PROBLEM DETAILS: All entries below are to be set down again exactly as given.

Transcribed page contents
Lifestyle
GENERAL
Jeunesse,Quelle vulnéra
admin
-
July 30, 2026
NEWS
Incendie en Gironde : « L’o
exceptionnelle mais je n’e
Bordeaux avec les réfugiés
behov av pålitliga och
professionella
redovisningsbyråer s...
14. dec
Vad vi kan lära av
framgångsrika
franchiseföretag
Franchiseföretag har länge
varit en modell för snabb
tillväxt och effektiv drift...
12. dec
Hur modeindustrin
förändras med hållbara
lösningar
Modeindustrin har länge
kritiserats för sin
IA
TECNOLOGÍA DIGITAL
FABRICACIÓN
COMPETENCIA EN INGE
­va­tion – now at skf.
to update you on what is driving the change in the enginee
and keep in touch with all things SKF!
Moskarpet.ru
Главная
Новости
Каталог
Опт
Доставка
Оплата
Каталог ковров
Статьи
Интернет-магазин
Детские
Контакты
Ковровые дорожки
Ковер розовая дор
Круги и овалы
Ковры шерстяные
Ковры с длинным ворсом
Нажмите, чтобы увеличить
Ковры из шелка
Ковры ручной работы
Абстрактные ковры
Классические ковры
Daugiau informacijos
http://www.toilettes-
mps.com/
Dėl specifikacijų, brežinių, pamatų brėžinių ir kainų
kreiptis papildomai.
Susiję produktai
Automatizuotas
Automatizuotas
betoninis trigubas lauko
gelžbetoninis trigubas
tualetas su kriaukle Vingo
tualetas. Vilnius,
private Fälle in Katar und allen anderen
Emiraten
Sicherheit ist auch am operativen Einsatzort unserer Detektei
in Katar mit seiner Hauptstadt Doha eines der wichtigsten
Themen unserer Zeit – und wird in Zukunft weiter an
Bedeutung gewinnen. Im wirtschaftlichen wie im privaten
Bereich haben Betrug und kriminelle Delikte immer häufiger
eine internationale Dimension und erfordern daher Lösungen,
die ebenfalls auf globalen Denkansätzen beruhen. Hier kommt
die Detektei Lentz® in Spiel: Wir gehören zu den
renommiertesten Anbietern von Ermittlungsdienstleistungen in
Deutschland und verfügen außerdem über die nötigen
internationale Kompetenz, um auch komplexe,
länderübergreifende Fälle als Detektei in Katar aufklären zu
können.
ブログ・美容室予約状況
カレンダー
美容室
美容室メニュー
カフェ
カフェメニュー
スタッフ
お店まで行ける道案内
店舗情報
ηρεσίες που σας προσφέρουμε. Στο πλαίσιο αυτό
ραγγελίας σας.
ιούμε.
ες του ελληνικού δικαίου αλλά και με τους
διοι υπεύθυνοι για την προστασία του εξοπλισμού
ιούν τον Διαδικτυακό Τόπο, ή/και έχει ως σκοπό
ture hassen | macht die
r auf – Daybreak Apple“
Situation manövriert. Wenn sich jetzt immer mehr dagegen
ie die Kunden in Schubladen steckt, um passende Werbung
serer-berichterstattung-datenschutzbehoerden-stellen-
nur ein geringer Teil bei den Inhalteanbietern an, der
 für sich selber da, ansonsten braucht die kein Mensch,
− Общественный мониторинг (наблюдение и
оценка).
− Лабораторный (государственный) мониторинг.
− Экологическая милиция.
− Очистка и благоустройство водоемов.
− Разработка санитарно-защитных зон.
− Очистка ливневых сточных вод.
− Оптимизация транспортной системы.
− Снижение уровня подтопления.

THE ANSWER:
Lifestyle
GENERAL
Jeunesse,Quelle vulnéra
admin
-
July 30, 2026
NEWS
Incendie en Gironde : « L’o
exceptionnelle mais je n’e
Bordeaux avec les réfugiés
behov av pålitliga och
professionella
redovisningsbyråer s...
14. dec
Vad vi kan lära av
framgångsrika
franchiseföretag
Franchiseföretag har länge
varit en modell för snabb
tillväxt och effektiv drift...
12. dec
Hur modeindustrin
förändras med hållbara
lösningar
Modeindustrin har länge
kritiserats för sin
IA
TECNOLOGÍA DIGITAL
FABRICACIÓN
COMPETENCIA EN INGE
­va­tion – now at skf.
to update you on what is driving the change in the enginee
and keep in touch with all things SKF!
Moskarpet.ru
Главная
Новости
Каталог
Опт
Доставка
Оплата
Каталог ковров
Статьи
Интернет-магазин
Детские
Контакты
Ковровые дорожки
Ковер розовая дор
Круги и овалы
Ковры шерстяные
Ковры с длинным ворсом
Нажмите, чтобы увеличить
Ковры из шелка
Ковры ручной работы
Абстрактные ковры
Классические ковры
Daugiau informacijos
http://www.toilettes-
mps.com/
Dėl specifikacijų, brežinių, pamatų brėžinių ir kainų
kreiptis papildomai.
Susiję produktai
Automatizuotas
Automatizuotas
betoninis trigubas lauko
gelžbetoninis trigubas
tualetas su kriaukle Vingo
tualetas. Vilnius,
private Fälle in Katar und allen anderen
Emiraten
Sicherheit ist auch am operativen Einsatzort unserer Detektei
in Katar mit seiner Hauptstadt Doha eines der wichtigsten
Themen unserer Zeit – und wird in Zukunft weiter an
Bedeutung gewinnen. Im wirtschaftlichen wie im privaten
Bereich haben Betrug und kriminelle Delikte immer häufiger
eine internationale Dimension und erfordern daher Lösungen,
die ebenfalls auf globalen Denkansätzen beruhen. Hier kommt
die Detektei Lentz® in Spiel: Wir gehören zu den
renommiertesten Anbietern von Ermittlungsdienstleistungen in
Deutschland und verfügen außerdem über die nötigen
internationale Kompetenz, um auch komplexe,
länderübergreifende Fälle als Detektei in Katar aufklären zu
können.
ブログ・美容室予約状況
カレンダー
美容室
美容室メニュー
カフェ
カフェメニュー
スタッフ
お店まで行ける道案内
店舗情報
ηρεσίες που σας προσφέρουμε. Στο πλαίσιο αυτό
ραγγελίας σας.
ιούμε.
ες του ελληνικού δικαίου αλλά και με τους
διοι υπεύθυνοι για την προστασία του εξοπλισμού
ιούν τον Διαδικτυακό Τόπο, ή/και έχει ως σκοπό
ture hassen | macht die
r auf – Daybreak Apple“
Situation manövriert. Wenn sich jetzt immer mehr dagegen
ie die Kunden in Schubladen steckt, um passende Werbung
serer-berichterstattung-datenschutzbehoerden-stellen-
nur ein geringer Teil bei den Inhalteanbietern an, der
 für sich selber da, ansonsten braucht die kein Mensch,
− Общественный мониторинг (наблюдение и
оценка).
− Лабораторный (государственный) мониторинг.
− Экологическая милиция.
− Очистка и благоустройство водоемов.
− Разработка санитарно-защитных зон.
− Очистка ливневых сточных вод.
− Оптимизация транспортной системы.
− Снижение уровня подтопления.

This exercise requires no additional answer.